Reproduce the listing below verbatim, from its first line through the line containing "Рельсошлифовальные станки", inclusive.

__Exercise materials__.
++++++++

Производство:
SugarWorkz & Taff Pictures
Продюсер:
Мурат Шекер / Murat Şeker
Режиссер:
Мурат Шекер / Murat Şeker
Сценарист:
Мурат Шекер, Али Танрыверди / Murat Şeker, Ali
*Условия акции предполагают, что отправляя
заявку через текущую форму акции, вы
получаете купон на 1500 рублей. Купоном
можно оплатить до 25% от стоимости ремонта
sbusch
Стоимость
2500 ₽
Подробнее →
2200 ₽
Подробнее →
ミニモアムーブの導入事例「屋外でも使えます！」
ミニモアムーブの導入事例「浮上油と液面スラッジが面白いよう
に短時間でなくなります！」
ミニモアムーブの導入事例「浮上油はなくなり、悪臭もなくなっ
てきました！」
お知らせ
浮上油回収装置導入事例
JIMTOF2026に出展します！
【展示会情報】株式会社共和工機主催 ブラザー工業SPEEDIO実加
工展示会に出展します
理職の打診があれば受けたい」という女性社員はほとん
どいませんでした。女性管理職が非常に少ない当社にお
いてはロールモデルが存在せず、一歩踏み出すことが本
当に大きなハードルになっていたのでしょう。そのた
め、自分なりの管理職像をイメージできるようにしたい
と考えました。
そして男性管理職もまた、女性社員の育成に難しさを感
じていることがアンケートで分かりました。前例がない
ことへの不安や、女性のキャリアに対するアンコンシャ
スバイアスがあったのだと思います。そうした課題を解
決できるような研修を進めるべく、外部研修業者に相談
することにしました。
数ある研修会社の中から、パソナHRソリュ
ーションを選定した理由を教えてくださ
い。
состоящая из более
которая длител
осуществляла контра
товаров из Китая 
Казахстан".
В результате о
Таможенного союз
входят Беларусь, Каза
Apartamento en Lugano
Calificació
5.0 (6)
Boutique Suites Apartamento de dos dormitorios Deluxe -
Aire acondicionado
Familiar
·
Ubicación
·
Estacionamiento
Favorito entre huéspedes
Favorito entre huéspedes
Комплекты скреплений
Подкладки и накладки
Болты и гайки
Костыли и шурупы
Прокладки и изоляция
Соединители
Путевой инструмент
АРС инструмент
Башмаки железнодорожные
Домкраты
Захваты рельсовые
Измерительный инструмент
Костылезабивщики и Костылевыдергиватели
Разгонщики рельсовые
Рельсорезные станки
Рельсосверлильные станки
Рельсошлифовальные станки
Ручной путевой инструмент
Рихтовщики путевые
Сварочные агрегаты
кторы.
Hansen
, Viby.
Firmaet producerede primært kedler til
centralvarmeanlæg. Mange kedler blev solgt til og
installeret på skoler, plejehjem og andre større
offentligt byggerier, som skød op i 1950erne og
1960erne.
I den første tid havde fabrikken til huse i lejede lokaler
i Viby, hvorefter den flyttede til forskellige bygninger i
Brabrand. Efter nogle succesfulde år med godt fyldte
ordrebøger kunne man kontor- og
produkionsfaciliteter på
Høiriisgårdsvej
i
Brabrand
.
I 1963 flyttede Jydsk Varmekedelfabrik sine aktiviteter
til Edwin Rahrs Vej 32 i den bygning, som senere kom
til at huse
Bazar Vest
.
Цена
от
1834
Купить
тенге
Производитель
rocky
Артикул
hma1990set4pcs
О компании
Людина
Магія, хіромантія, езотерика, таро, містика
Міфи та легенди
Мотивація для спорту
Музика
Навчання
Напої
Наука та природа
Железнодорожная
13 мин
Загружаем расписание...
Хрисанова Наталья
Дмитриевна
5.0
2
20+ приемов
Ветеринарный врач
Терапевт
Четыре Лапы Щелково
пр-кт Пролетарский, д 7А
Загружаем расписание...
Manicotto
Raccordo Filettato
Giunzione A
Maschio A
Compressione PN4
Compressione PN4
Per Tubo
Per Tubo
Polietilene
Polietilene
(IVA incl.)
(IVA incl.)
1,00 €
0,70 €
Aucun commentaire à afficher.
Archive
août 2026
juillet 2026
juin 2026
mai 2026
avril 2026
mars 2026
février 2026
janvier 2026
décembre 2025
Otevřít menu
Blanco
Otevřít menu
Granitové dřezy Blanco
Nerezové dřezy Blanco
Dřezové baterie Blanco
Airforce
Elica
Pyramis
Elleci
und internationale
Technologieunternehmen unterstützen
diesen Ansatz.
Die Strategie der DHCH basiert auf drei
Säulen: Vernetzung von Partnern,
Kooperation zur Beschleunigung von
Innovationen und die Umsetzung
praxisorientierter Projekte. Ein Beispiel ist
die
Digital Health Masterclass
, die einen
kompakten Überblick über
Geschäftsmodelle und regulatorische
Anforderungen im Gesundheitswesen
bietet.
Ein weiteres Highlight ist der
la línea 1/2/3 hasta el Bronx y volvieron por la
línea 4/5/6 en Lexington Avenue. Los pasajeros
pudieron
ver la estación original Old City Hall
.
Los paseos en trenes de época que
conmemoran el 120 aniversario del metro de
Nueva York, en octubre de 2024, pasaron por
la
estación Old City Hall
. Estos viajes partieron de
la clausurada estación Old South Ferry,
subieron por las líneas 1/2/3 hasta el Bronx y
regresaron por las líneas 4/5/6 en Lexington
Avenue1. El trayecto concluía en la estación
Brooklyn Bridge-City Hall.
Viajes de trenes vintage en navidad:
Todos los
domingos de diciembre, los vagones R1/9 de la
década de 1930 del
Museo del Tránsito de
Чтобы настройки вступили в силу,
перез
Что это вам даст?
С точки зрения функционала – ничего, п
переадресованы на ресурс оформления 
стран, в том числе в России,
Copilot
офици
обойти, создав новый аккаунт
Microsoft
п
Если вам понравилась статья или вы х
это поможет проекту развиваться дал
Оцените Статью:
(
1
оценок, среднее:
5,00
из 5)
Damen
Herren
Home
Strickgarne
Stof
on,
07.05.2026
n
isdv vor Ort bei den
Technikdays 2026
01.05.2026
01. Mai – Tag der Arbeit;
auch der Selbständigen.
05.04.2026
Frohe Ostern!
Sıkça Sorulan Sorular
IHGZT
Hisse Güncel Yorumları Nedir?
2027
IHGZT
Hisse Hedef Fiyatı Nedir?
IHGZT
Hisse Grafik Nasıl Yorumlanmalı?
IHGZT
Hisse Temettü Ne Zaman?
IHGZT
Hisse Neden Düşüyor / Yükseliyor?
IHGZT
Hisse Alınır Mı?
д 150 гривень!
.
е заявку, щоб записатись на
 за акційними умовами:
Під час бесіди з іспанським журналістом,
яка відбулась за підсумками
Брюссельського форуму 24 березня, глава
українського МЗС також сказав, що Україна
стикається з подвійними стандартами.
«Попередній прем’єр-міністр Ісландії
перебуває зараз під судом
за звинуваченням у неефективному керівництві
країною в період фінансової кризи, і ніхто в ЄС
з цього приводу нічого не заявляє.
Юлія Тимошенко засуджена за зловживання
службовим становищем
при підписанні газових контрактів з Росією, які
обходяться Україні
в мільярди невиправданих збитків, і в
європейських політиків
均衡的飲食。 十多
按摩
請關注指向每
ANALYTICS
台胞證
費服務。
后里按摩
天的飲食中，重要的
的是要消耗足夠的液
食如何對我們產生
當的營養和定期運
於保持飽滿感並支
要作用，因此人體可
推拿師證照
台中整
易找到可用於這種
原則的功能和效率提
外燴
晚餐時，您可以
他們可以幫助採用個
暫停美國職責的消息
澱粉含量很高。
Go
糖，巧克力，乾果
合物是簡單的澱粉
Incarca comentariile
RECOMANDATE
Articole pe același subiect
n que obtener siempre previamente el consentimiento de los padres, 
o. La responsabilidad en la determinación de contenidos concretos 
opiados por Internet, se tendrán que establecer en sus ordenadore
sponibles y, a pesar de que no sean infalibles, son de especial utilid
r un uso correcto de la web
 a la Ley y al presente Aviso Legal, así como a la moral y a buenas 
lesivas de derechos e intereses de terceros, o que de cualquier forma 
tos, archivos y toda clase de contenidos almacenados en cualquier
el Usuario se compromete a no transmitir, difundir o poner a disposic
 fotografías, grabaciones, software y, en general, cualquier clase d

++++++++

__Answer for the task__.
Производство:
SugarWorkz & Taff Pictures
Продюсер:
Мурат Шекер / Murat Şeker
Режиссер:
Мурат Шекер / Murat Şeker
Сценарист:
Мурат Шекер, Али Танрыверди / Murat Şeker, Ali
*Условия акции предполагают, что отправляя
заявку через текущую форму акции, вы
получаете купон на 1500 рублей. Купоном
можно оплатить до 25% от стоимости ремонта
sbusch
Стоимость
2500 ₽
Подробнее →
2200 ₽
Подробнее →
ミニモアムーブの導入事例「屋外でも使えます！」
ミニモアムーブの導入事例「浮上油と液面スラッジが面白いよう
に短時間でなくなります！」
ミニモアムーブの導入事例「浮上油はなくなり、悪臭もなくなっ
てきました！」
お知らせ
浮上油回収装置導入事例
JIMTOF2026に出展します！
【展示会情報】株式会社共和工機主催 ブラザー工業SPEEDIO実加
工展示会に出展します
理職の打診があれば受けたい」という女性社員はほとん
どいませんでした。女性管理職が非常に少ない当社にお
いてはロールモデルが存在せず、一歩踏み出すことが本
当に大きなハードルになっていたのでしょう。そのた
め、自分なりの管理職像をイメージできるようにしたい
と考えました。
そして男性管理職もまた、女性社員の育成に難しさを感
じていることがアンケートで分かりました。前例がない
ことへの不安や、女性のキャリアに対するアンコンシャ
スバイアスがあったのだと思います。そうした課題を解
決できるような研修を進めるべく、外部研修業者に相談
することにしました。
数ある研修会社の中から、パソナHRソリュ
ーションを選定した理由を教えてくださ
い。
состоящая из более
которая длител
осуществляла контра
товаров из Китая 
Казахстан".
В результате о
Таможенного союз
входят Беларусь, Каза
Apartamento en Lugano
Calificació
5.0 (6)
Boutique Suites Apartamento de dos dormitorios Deluxe -
Aire acondicionado
Familiar
·
Ubicación
·
Estacionamiento
Favorito entre huéspedes
Favorito entre huéspedes
Комплекты скреплений
Подкладки и накладки
Болты и гайки
Костыли и шурупы
Прокладки и изоляция
Соединители
Путевой инструмент
АРС инструмент
Башмаки железнодорожные
Домкраты
Захваты рельсовые
Измерительный инструмент
Костылезабивщики и Костылевыдергиватели
Разгонщики рельсовые
Рельсорезные станки
Рельсосверлильные станки
Рельсошлифовальные станки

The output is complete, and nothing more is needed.